(DER TEXT):
□ □ □ □

Nur kein Seufzen

Sonntag, den 1. November 2009

»Sigh no more, ladies, sigh no more«, aus dem Kenneth-Branagh-Film
»Much ado about nothing«

Sigh no more, ladies, sigh no more,
Men were deceivers ever,
One foot in sea and one on shore,
To one thing constant never:
Then sigh not so, but let them go,
And be you blithe and bonny,
Converting all your sounds of woe
Into Hey nonny, nonny.
Sing no more ditties, sing no moe,
Of dumps so dull and heavey;
The fraud of men was ever so,
Since summer first was leavy:
Then sigh not so, but let them go,
And be you blithe and bonny,
Converting all your sounds of woe
Into Hey nonny, nonny!

□ □ □ □

(AUFGABE): Schreib den Text oben mit dem Lied »Sigh no more« vollständig und Zeichen für Zeichen ab.

□ □ □ □

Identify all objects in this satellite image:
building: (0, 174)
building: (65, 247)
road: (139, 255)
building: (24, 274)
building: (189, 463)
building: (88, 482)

□ □ □ □

(ANTWORT):
Nur kein Seufzen

Sonntag, den 1. November 2009

»Sigh no more, ladies, sigh no more«, aus dem Kenneth-Branagh-Film
»Much ado about nothing«

Sigh no more, ladies, sigh no more,
Men were deceivers ever,
One foot in sea and one on shore,
To one thing constant never:
Then sigh not so, but let them go,
And be you blithe and bonny,
Converting all your sounds of woe
Into Hey nonny, nonny.
Sing no more ditties, sing no moe,
Of dumps so dull and heavey;
The fraud of men was ever so,
Since summer first was leavy:
Then sigh not so, but let them go,
And be you blithe and bonny,
Converting all your sounds of woe
Into Hey nonny, nonny!